SKIP THE MEET AND GREET
If walking into a professional association’s ballroom-and-nametag soiree isn’t your thing, skip it. There are far more modern ways to meet like-minded peers. Search via Facebook groups, Meetup and the like for gatherings. They often take place where you’re more naturally predisposed to be comfortable, like in coffee shops, and are more likely to have a more manageable number of attendees. It might take a bit more researching to find these events, but when you do, you’re bound to know more quickly whether you’ll feel comfortable there.
FIND ORGANIC REASONS FOR REACHING OUT
See an announcement that a company you’ve been eyeing just hired a new CMO? Or that an exec you admire just got a distinguished alumni award from your alma mater?
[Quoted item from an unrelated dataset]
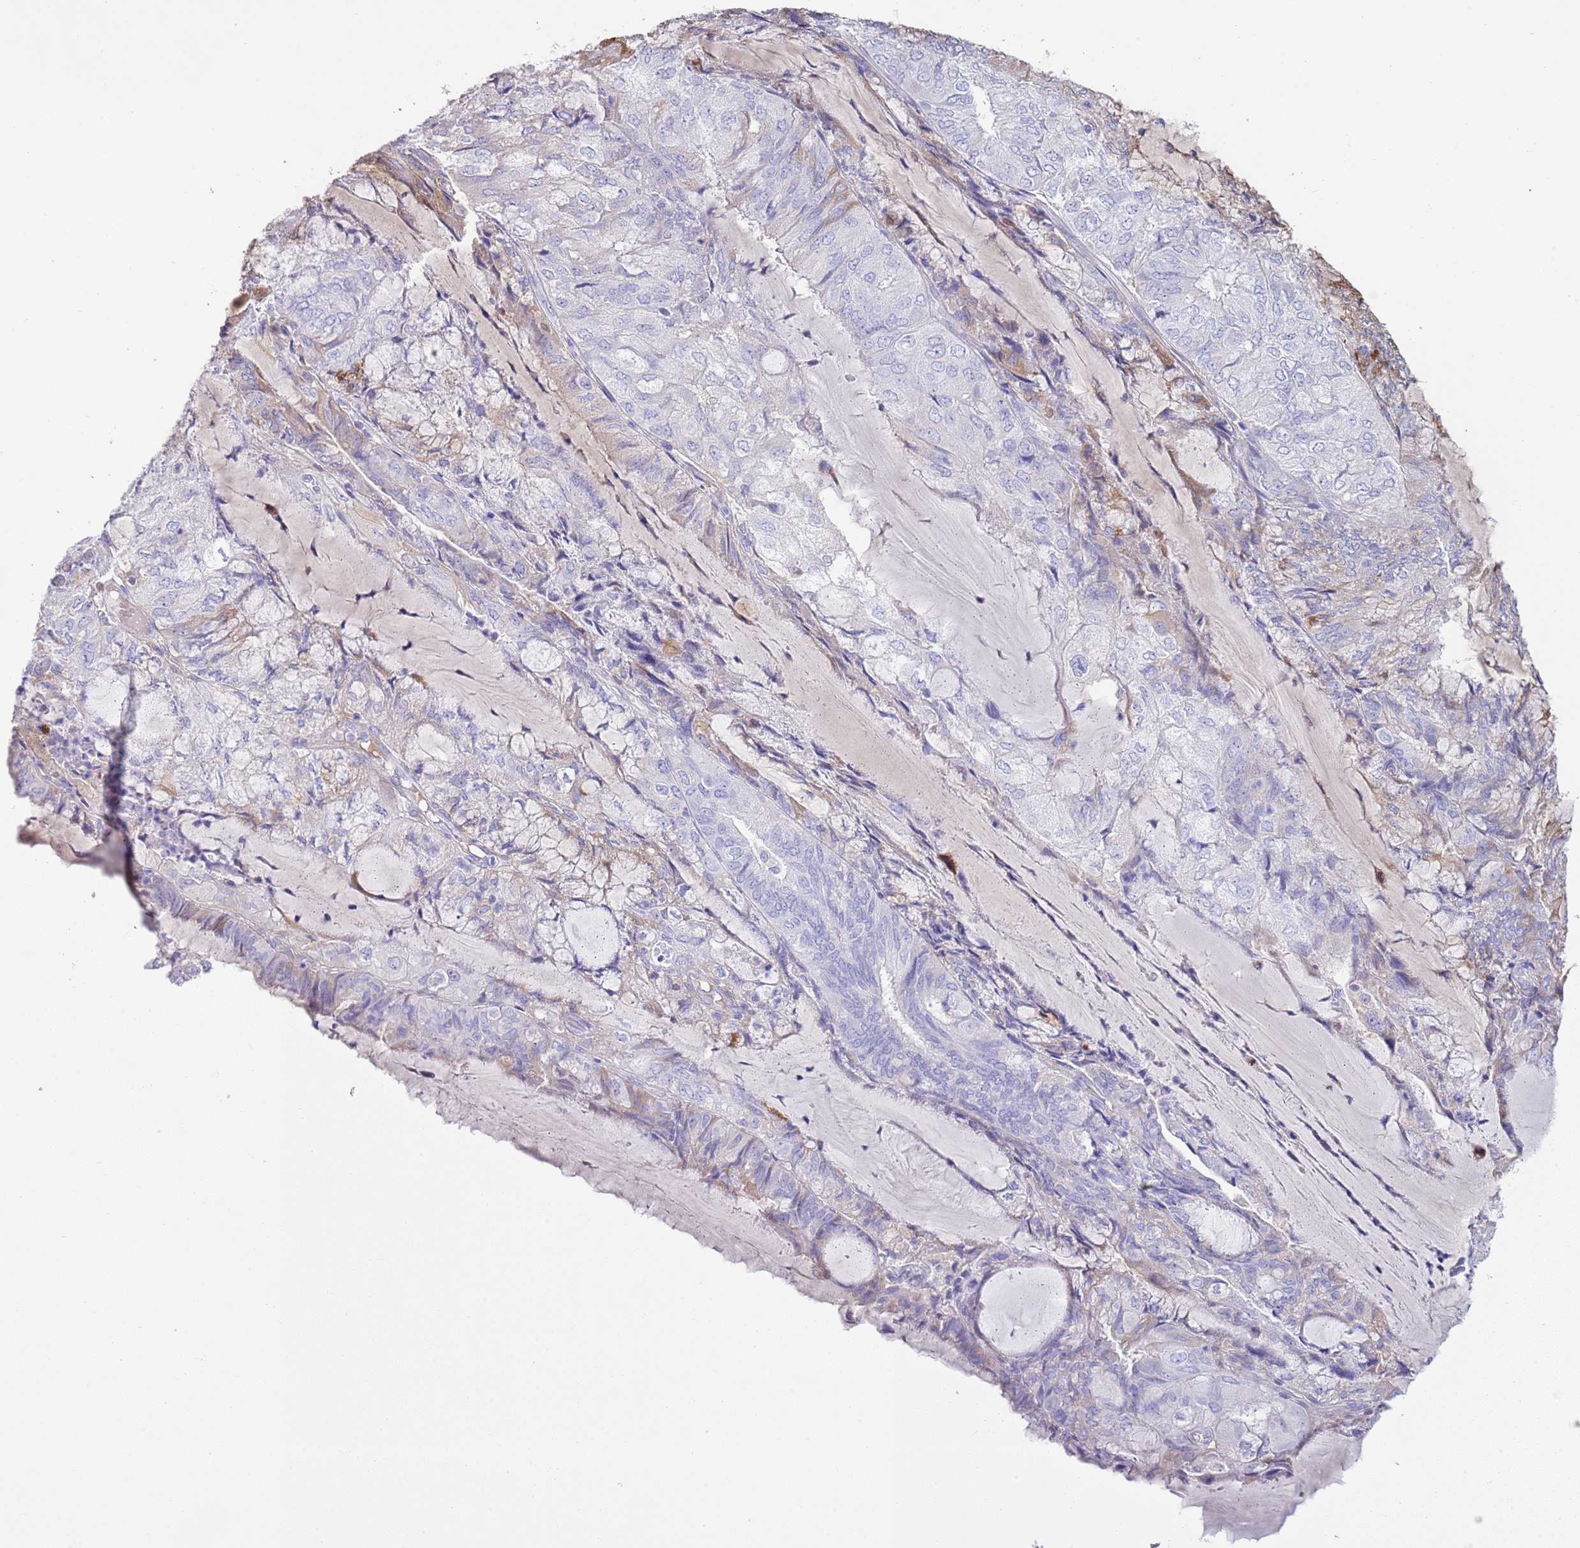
{"staining": {"intensity": "negative", "quantity": "none", "location": "none"}, "tissue": "endometrial cancer", "cell_type": "Tumor cells", "image_type": "cancer", "snomed": [{"axis": "morphology", "description": "Adenocarcinoma, NOS"}, {"axis": "topography", "description": "Endometrium"}], "caption": "Immunohistochemistry photomicrograph of neoplastic tissue: endometrial cancer (adenocarcinoma) stained with DAB (3,3'-diaminobenzidine) demonstrates no significant protein staining in tumor cells.", "gene": "ABHD17C", "patient": {"sex": "female", "age": 81}}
Other people’s humblebrags can be your opportunity to connect. See if there’s someone you have in common with the exec who can make an introduction so you can offer up your congratulations. If you come up dry, most people are contactable via social networks, or you can use context clues to guess the email address. A brief note introducing yourself along with the congratulatory words could open the door for a more formative conversation in the future.
STICK TO THE SCRIPT
For some, the hardest part of networking is showing up. For others, it’s actually carrying on the conversation. So stick to a script that makes it easy and efficient to get in and get out. “Hi, I’m ____ and I don’t think we’ve met before,” is direct and does the trick. Or, if you recognize someone, try, “Hi, I think we’ve met before; I’m ____.”
But what about when you’re done? No need to segue to the weather; just wrap it up. “I’ve got a few more people to talk to before I bolt; if you have your contact information on you, I’d love to keep in touch.” And scene.
FOLLOW UP WITH A PURPOSE
All your effort is wasted if connecting happens in a vacuum. So following up is critical, but doing it right requires more than just reminding someone that you’ve met before.
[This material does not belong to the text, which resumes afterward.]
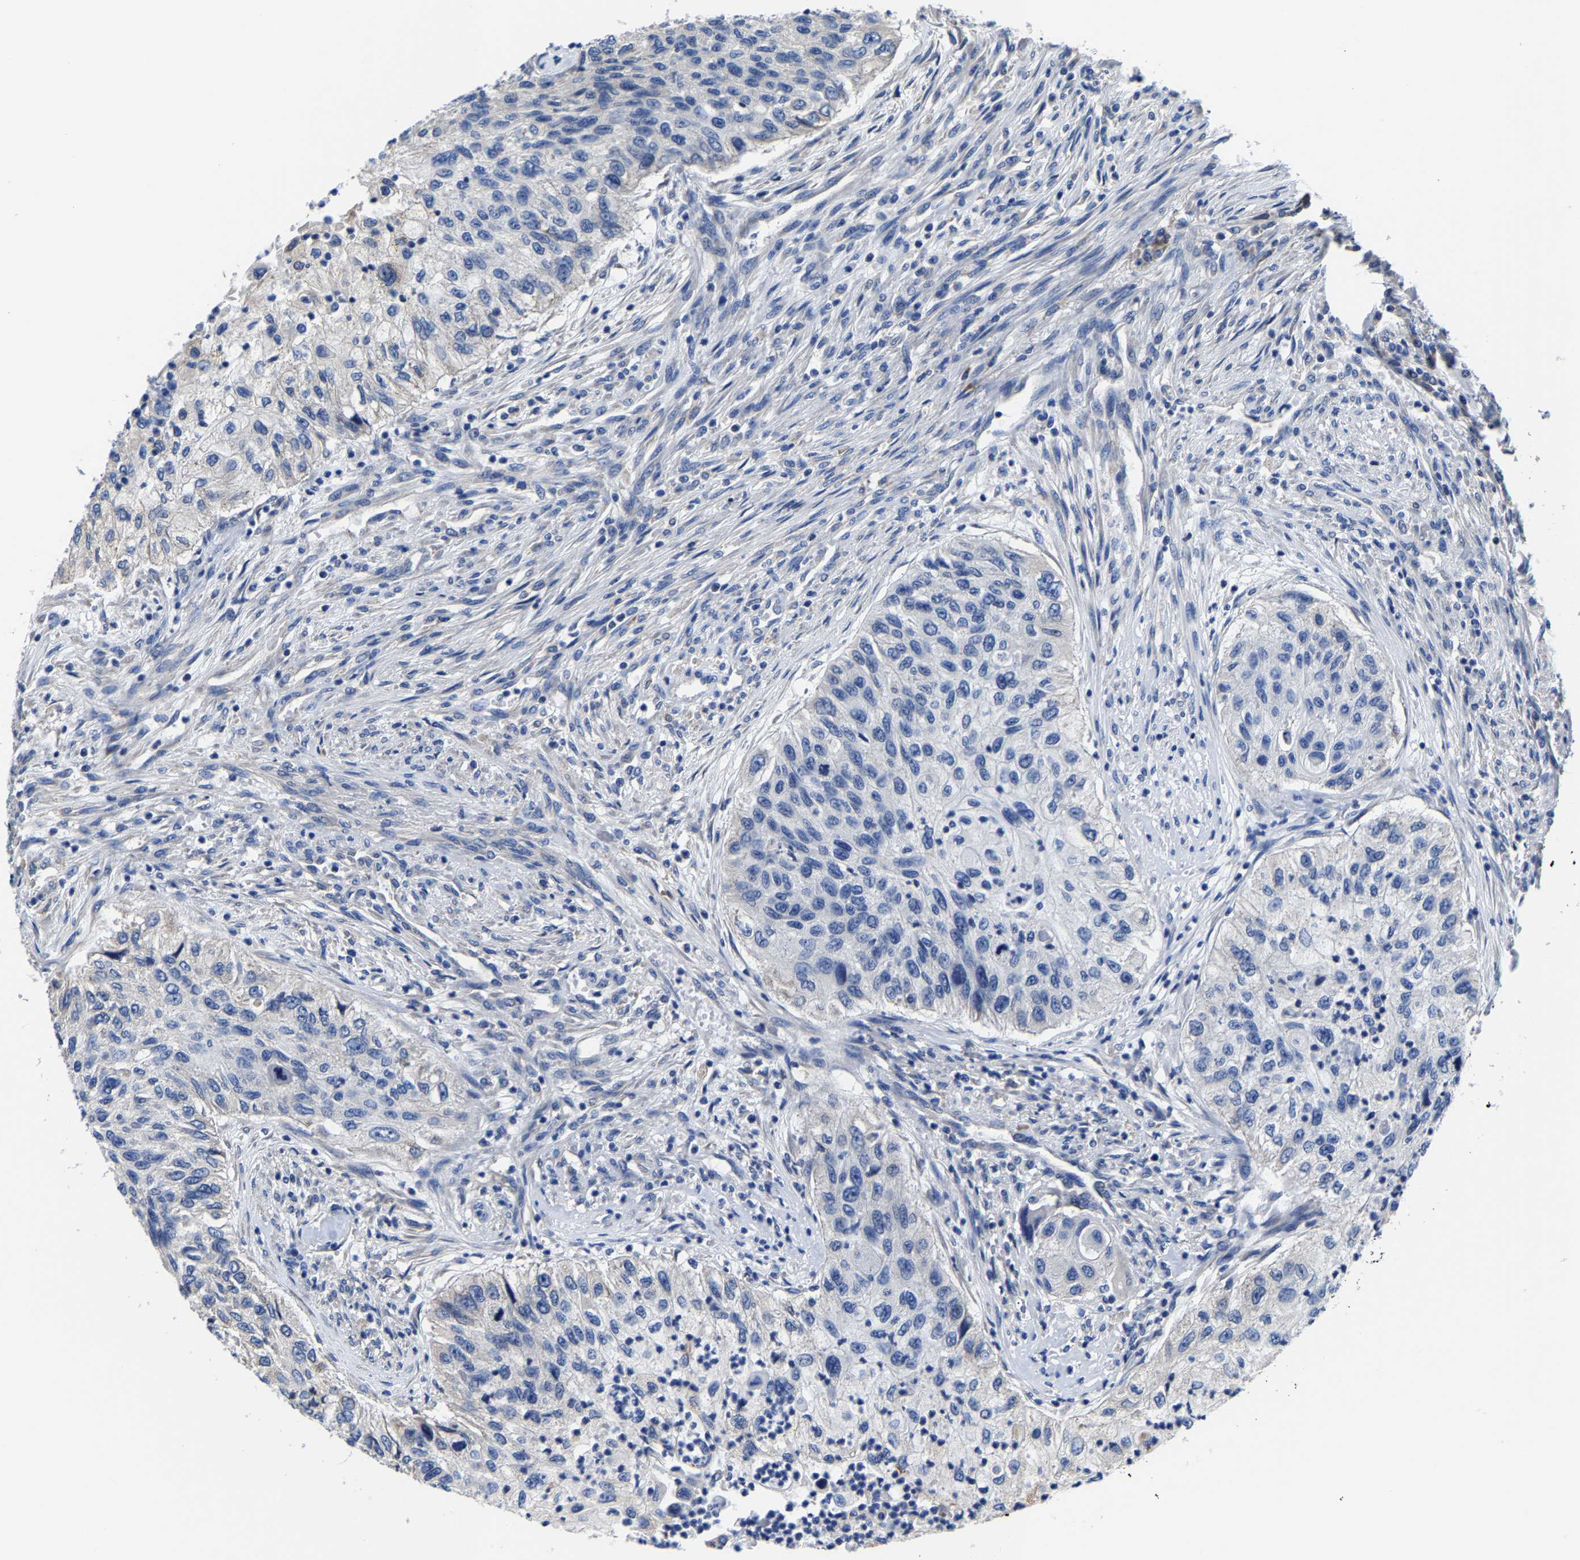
{"staining": {"intensity": "negative", "quantity": "none", "location": "none"}, "tissue": "urothelial cancer", "cell_type": "Tumor cells", "image_type": "cancer", "snomed": [{"axis": "morphology", "description": "Urothelial carcinoma, High grade"}, {"axis": "topography", "description": "Urinary bladder"}], "caption": "Tumor cells show no significant protein positivity in high-grade urothelial carcinoma.", "gene": "SRPK2", "patient": {"sex": "female", "age": 60}}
Instead, try “gifting” your connection. We’re not talking about sending a bottle of wine (that would make you memorable — in an excessive way). Rather, look for an interesting article or news item that relates to what you discussed. If you’re hoping this connection will have value to you down the road, you need to show you have value, too. Offering up something useful does just that.
And it’s OK to wait a few days. If you attended a professional event, it’s likely that key connections are getting flooded with follow ups in the day immediately following. Not being part of that scrum means you are more likely to get their attention — and ultimately, the guidance you’re looking for — down the road.